Оказывается, страх и страшный в реальной жизни — взаимо-обратимые чувства. Страшный — одновременно и ‘внушающий страх’ (Бог), и ‘ощущающий страх’ (человек). Страх существует сам по себе, вне конкретного ощущения субъекта. Иларион в середине XI в. просит Бога: «Каемся злыихъ своихъ дѣлъ, просимъ, да страхъ твои поспеши въ сердца наша» (Иларион, 196б). Двести лет спустя другой писатель, Серапион, говорил, что нахлынувшие на Русь восточные орды «много страха пущаще», — это образ, наводящий на мысль о вражеских стрелах, столь же конкретное оружие враждебности.

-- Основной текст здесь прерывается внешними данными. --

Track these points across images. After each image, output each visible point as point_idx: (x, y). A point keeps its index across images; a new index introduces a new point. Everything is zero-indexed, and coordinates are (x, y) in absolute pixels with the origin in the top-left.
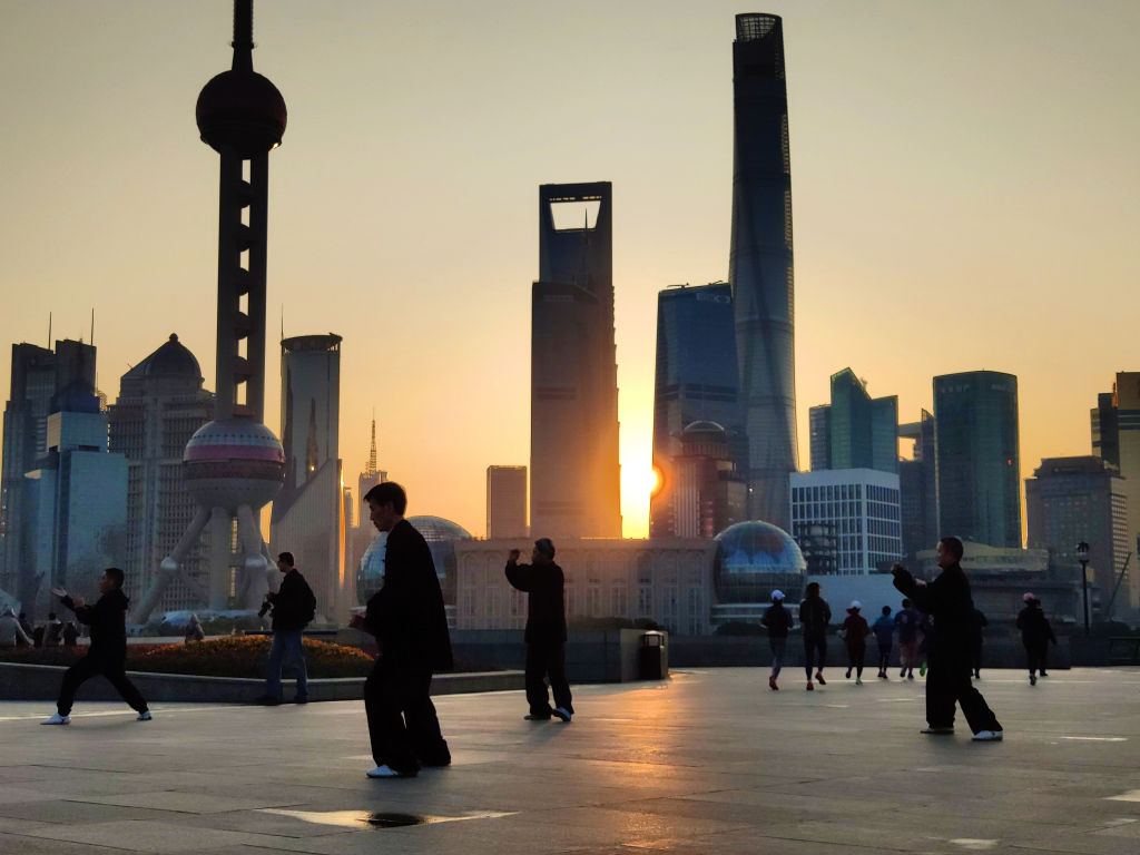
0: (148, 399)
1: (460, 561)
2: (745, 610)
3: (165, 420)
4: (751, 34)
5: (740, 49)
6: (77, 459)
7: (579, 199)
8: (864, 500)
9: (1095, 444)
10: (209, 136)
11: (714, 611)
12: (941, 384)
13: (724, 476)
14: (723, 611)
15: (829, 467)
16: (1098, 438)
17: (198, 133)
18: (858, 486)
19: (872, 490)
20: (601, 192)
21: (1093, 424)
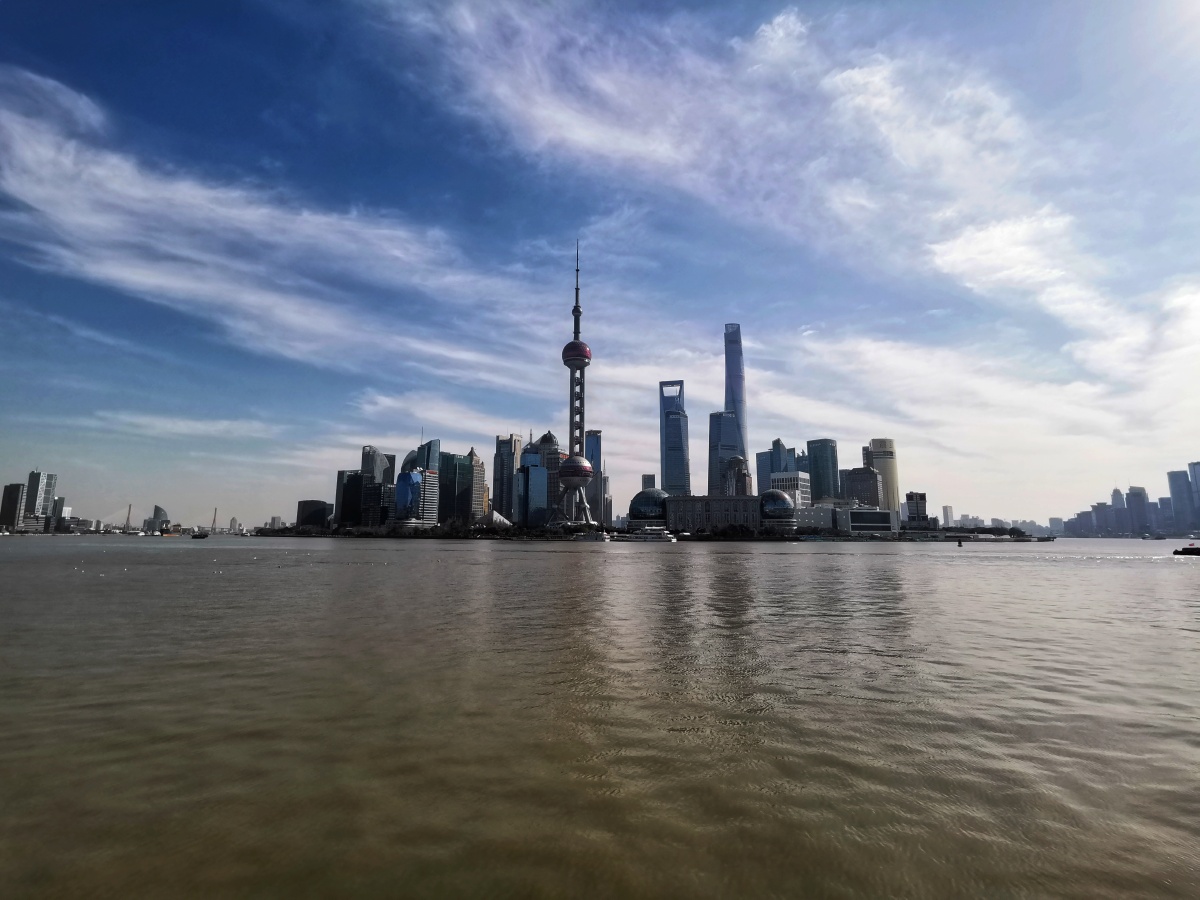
1: (668, 504)
2: (773, 521)
3: (547, 458)
4: (730, 330)
5: (727, 336)
6: (531, 470)
7: (673, 386)
8: (799, 483)
9: (864, 463)
10: (567, 362)
11: (761, 522)
12: (810, 443)
14: (764, 522)
16: (865, 461)
17: (563, 362)
20: (680, 383)
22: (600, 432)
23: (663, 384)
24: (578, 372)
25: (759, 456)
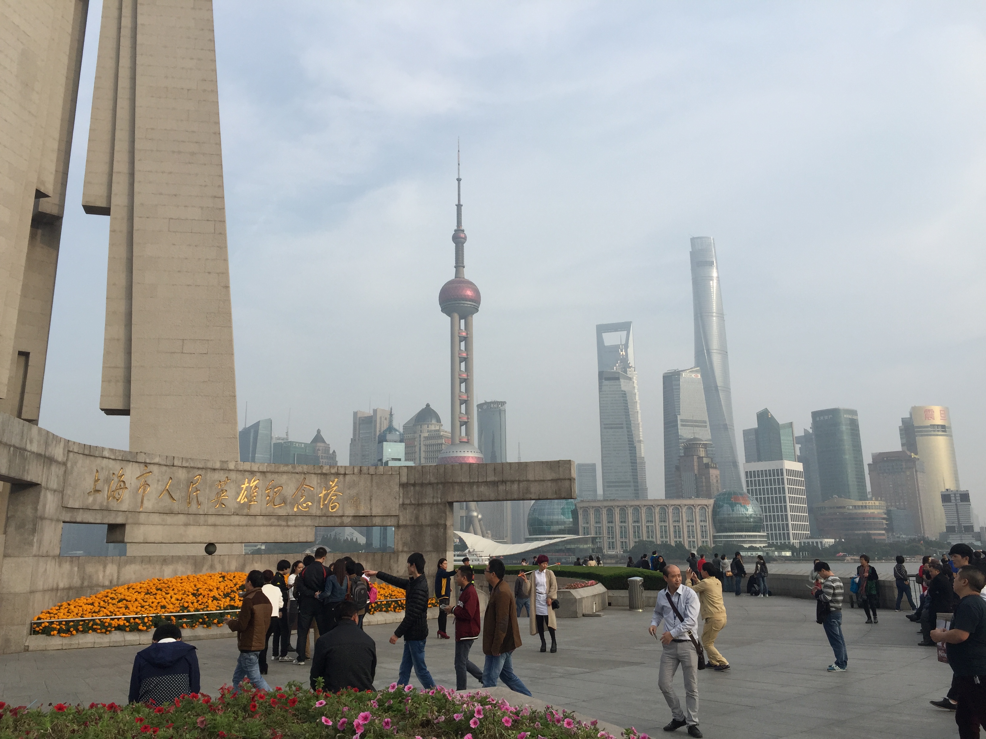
0: (417, 435)
1: (580, 512)
2: (732, 537)
3: (425, 445)
4: (699, 247)
5: (693, 255)
8: (785, 477)
10: (445, 309)
11: (715, 537)
12: (815, 415)
13: (707, 466)
14: (720, 537)
17: (440, 309)
18: (782, 470)
19: (790, 472)
20: (625, 327)
21: (901, 434)
22: (503, 403)
23: (602, 329)
24: (463, 321)
25: (746, 433)
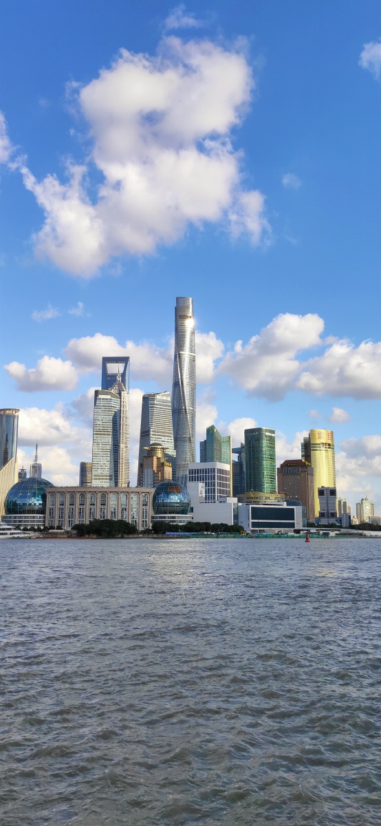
1: (48, 496)
2: (165, 517)
8: (216, 474)
9: (302, 456)
11: (153, 517)
12: (248, 432)
13: (163, 465)
14: (157, 517)
15: (206, 462)
16: (304, 453)
18: (214, 469)
19: (221, 471)
20: (125, 360)
21: (302, 448)
23: (107, 360)
25: (201, 444)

Если сравнить старославянские переводные тексты с переводными же, но сделанными на Руси, легко заметить, что в старославянском языке страшити(ся) употребляется часто, а вот на Руси этому глаголу предпочитают другой — боятися или полошитися. Моральное, а следовательно, и несколько отвлеченное чувство страха выступает все же похожим на внутреннюю совесть. Это не простая боязнь физического удара. Страшити — припугнуть, не больше, а вот заставить человека бояться — много жестче. Душа или дух страшатся, угроза же болью, страдание тела вызывается боязнью.
Душа как проявление нового для язычников представления о духе — одновременно и субъект, и объект действия страха, поэтому в дальнейшем развитии смысла слова происходит расслоение функций действия: мысленно страх отчуждается от устрашающего, отдаляется как бы в безраздельное ощущение переживающего этот страх. Доказать это легко на примере форм прилагательного. «Страшивъ мужь страшивы мысли имат» (Пчела) — новый суффикс оформляет значение объекта страха: страшивъ — ‘труслив’. Форма же страшенъ — сохраняет в своем значении качество за субъектом действия: тот, кто вызывает страх. Нравственное содержание качества страшенъ от частого употребления в самых разных условиях и оборотах постепенно невероятно расширилось: это и просто ‘страшный’, и ‘великий’, и ‘тяжкий’, и ‘сильный’, и даже ’изумительный’. В «Житии Александра Невского» «и услыша шумъ страшенъ по морю» (3) — вряд ли только ‘ужасный’, все-таки тоже и ‘сильный’ шум. Окончательно эти вторичные значения слова уточняются к XV в., когда разница между страшный и страшивый была осознана уже окончательно и бесповоротно.
У глаголов подобный разлом смысла на «субъектное» и «объектное» со-значение выявить сложнее, но на выручку приходят грамматические различия в формах: страшить и страшиться. Имя существительное такому раздвоению не поддается: страх есть страх, он страшен обоим: и субъекту, и объекту страха. Видимо, по этой причине страх как бы возносится над ними обоими, воспаряет как понятие отвлеченное и в конце концов обобщается в качестве общего всем свойства; страх становится основным словом для выражения данного чувства. В современном литературном языке это гипероним родового смысла.